- [Directions]:
Look through the data below for the line with "rapidly dissected and", and transcribe it exactly together with each line after it up to and including the line with "2.6. Total protein quantification". Give nothing else.

[Data listing — start]

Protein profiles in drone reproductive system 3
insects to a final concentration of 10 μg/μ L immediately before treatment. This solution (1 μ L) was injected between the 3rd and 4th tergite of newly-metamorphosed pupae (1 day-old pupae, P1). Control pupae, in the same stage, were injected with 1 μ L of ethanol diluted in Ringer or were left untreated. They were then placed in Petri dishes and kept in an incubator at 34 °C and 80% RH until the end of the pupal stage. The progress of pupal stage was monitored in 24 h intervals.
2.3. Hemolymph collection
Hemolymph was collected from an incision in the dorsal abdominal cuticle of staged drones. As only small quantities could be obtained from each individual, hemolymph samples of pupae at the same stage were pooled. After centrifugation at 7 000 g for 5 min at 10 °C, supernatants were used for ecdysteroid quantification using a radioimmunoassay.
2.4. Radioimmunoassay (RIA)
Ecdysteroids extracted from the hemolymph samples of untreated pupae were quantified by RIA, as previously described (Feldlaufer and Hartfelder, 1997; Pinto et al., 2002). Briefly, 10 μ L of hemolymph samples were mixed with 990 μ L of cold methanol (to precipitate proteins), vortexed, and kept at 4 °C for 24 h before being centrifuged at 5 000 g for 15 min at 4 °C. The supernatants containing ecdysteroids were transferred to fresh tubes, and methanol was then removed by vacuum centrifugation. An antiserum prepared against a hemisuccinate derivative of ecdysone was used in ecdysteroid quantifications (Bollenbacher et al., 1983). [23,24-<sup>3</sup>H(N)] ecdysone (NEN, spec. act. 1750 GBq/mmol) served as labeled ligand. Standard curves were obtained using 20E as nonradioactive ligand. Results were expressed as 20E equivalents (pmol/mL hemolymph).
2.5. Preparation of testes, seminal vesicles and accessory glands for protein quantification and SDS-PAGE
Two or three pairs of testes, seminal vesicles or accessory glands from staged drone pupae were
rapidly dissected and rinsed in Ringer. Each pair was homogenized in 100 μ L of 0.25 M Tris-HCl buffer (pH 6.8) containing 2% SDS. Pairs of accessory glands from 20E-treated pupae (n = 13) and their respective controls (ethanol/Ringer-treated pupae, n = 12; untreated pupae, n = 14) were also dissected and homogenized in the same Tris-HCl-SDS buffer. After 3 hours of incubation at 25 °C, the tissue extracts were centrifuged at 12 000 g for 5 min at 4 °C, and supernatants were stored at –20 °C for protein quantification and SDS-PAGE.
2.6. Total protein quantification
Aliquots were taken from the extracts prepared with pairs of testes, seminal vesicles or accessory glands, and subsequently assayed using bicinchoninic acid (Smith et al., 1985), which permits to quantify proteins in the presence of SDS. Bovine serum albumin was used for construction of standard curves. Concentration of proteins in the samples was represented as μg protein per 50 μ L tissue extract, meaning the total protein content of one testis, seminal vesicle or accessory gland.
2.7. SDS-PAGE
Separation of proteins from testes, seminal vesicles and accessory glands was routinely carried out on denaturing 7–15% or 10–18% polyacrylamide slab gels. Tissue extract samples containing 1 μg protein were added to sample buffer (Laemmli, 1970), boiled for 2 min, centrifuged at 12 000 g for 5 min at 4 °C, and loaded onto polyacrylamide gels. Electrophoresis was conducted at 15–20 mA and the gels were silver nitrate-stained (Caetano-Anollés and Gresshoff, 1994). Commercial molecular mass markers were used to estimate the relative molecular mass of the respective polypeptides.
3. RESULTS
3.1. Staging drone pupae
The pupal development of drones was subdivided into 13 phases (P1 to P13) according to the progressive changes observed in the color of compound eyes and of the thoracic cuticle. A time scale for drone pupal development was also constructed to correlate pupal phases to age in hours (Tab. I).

[Data listing — finish]

- [Written solution]:
rapidly dissected and rinsed in Ringer. Each pair was homogenized in 100 μ L of 0.25 M Tris-HCl buffer (pH 6.8) containing 2% SDS. Pairs of accessory glands from 20E-treated pupae (n = 13) and their respective controls (ethanol/Ringer-treated pupae, n = 12; untreated pupae, n = 14) were also dissected and homogenized in the same Tris-HCl-SDS buffer. After 3 hours of incubation at 25 °C, the tissue extracts were centrifuged at 12 000 g for 5 min at 4 °C, and supernatants were stored at –20 °C for protein quantification and SDS-PAGE.
2.6. Total protein quantification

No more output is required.